**WHAT IS BEING ASKED**
The entries below hold a line with "framed print: present [158,23,235,151]" and a line with "potted plant: none". Return those lines and all that lie between them, exactly and only.

MATERIAL FOR THIS EXERCISE below:

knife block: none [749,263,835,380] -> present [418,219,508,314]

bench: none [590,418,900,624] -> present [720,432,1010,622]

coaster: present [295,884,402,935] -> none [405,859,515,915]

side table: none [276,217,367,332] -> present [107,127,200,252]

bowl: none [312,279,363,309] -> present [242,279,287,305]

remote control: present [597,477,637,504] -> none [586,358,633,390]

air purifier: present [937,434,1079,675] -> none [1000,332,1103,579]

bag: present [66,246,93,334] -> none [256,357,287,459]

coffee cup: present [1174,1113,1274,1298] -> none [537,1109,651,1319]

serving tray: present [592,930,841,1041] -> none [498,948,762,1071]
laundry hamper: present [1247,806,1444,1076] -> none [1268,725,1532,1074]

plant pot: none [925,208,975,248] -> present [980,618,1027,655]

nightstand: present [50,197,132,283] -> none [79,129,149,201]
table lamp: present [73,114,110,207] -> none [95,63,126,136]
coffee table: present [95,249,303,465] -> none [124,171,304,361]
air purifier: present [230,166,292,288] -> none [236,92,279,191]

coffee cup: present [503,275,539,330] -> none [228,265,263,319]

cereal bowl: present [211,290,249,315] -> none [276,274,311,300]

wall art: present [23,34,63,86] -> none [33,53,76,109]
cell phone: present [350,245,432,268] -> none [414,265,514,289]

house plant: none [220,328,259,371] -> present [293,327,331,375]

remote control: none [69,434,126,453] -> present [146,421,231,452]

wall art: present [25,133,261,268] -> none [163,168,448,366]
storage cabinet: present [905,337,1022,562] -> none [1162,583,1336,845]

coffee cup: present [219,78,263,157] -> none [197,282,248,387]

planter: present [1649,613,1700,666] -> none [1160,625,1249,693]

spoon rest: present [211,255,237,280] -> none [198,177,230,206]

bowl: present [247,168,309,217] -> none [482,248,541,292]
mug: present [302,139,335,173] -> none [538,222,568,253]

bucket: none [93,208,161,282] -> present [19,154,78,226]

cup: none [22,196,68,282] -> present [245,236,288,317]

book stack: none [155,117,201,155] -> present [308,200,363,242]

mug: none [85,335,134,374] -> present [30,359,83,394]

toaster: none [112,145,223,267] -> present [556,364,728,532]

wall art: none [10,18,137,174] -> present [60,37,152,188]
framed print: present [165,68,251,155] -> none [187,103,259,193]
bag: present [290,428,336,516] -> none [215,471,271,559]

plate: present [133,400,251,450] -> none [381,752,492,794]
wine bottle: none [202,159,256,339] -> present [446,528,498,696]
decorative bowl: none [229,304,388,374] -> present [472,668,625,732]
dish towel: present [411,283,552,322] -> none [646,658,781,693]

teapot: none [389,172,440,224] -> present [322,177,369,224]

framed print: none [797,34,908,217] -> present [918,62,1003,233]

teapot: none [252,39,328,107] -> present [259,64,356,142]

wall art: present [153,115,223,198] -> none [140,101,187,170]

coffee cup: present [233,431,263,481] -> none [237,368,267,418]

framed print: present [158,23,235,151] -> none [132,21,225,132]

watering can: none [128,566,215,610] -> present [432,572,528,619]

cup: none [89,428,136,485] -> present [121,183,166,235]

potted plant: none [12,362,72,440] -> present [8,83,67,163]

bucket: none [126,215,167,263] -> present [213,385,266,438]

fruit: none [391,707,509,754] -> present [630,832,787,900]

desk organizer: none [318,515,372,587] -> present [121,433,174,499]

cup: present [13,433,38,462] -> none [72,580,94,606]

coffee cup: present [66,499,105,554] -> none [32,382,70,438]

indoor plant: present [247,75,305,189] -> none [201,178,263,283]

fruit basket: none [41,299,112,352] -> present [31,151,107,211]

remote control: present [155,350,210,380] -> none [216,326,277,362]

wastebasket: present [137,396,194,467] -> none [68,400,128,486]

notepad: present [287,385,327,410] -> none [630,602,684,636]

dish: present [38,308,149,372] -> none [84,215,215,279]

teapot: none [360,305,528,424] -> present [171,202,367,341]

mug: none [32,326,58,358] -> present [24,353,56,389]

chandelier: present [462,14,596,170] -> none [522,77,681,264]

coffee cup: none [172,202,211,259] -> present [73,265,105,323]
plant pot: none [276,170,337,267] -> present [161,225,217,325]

End of MATERIAL FOR THIS EXERCISE.

**EXERCISE RESPONSE**
framed print: present [158,23,235,151] -> none [132,21,225,132]

watering can: none [128,566,215,610] -> present [432,572,528,619]

cup: none [89,428,136,485] -> present [121,183,166,235]

potted plant: none [12,362,72,440] -> present [8,83,67,163]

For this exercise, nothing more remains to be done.